Conclusion and Future Work
All in all, through this project, we have gained deeper insights about road accidents in the United States based on data from 2016 to 2019. Though exploratory data analysis on the data set, many intriguing conclusions were drawn. For example, it is evident that more road accidents occur during morning commutes (7–9 am) and on weekdays compared to weekends. Additionally, road accidents in the United States tend to be moderate to severe in terms of the delays they cause. Moreover, from 2016–2019, California had the most road accidents of all US states while Houston led all US cities. Finally, of all roadway infrastructure features, the highest proportion of high severity accidents occur at junctions between multiple roads.
In terms of building a ML model, we took the approach of formalizing a binary classification problem where accident severity values of 1 and 2 were considered a low severity and accident severity values of 3 and 4 were considered a high severity. We experienced the most success with a Random Forest Model in which we considered all types of features including location data (start latitude and longitude of the accident), time data (hour in the day and day of the week for the accident), POI information, road infrastructure details, and weather data. We were able to further improve the performance of the model by adding features based on natural language processing of keywords in the accident descriptions in the data set as well as keywords in the descriptions of Traffic Message Channel codes.

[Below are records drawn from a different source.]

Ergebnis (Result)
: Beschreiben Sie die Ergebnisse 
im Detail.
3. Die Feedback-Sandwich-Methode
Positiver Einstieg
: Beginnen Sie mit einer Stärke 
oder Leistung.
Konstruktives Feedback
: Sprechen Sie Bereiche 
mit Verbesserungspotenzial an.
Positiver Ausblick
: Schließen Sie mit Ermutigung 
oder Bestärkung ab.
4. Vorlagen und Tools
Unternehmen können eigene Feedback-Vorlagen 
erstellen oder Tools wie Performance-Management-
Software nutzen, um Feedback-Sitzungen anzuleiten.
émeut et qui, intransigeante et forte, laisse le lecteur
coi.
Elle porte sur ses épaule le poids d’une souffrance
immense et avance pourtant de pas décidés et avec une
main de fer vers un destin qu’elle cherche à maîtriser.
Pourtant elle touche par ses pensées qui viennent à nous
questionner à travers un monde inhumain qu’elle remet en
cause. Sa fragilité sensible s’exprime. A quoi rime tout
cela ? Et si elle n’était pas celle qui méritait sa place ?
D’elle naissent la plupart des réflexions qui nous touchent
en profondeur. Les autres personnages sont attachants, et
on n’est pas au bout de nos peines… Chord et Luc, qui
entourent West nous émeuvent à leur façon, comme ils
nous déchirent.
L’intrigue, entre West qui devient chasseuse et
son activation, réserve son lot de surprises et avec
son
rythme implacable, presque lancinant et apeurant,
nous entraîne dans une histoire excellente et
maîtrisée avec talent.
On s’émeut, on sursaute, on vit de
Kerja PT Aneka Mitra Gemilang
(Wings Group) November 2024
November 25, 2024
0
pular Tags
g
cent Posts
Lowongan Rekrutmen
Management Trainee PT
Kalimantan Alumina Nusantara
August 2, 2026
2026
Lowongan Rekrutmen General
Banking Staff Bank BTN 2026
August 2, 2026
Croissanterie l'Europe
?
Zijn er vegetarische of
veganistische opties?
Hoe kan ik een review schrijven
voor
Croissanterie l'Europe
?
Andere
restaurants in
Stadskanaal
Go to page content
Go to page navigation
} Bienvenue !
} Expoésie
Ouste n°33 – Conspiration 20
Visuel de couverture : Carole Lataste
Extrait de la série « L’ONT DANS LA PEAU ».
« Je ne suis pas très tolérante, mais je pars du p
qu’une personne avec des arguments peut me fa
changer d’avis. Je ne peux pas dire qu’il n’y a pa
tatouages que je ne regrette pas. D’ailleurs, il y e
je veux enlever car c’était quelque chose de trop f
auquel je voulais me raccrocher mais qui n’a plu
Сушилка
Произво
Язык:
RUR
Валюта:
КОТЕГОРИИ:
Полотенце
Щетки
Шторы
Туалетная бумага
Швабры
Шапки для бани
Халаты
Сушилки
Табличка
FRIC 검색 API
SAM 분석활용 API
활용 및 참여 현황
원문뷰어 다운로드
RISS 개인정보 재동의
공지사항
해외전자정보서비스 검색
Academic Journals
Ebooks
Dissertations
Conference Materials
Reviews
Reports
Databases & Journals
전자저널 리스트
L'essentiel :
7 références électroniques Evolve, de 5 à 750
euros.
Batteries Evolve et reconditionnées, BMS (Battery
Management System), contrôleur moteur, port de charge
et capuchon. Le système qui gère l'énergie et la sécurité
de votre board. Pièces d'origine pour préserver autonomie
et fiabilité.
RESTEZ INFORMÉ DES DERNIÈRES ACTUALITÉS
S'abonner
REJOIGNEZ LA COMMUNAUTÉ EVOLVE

In the future, there are a number of directions the project can take. For example, we can look into ways to mitigate the lack of precipitation and wind chill data in the overall data set by filling in the average precipitation and wind chill for a particular latitude and longitude at a particular time of year. Doing this would of course require an online database where it is easily possible to search up such information. Filling in the data set in this way would allow us to train a model on a greater number of data points, potentially improving the model’s performance. In addition, we could look into ways of stacking multiple model types to improve performance. Finally, we could explore different algorithms, such as Support-Vector Machines, that work well for classification problems with a large number of features.
- Moosavi, Sobhan, Mohammad Hossein Samavatian, Srinivasan Parthasarathy, and Rajiv Ramnath. “A Countrywide Traffic Accident Dataset.”, 2019.
- Moosavi, Sobhan et al. “Accident Risk Prediction Based on Heterogeneous Sparse Data.” Proceedings of the 27th ACM SIGSPATIAL International Conference on Advances in Geographic Information Systems (2019): n. pag. Crossref. Web.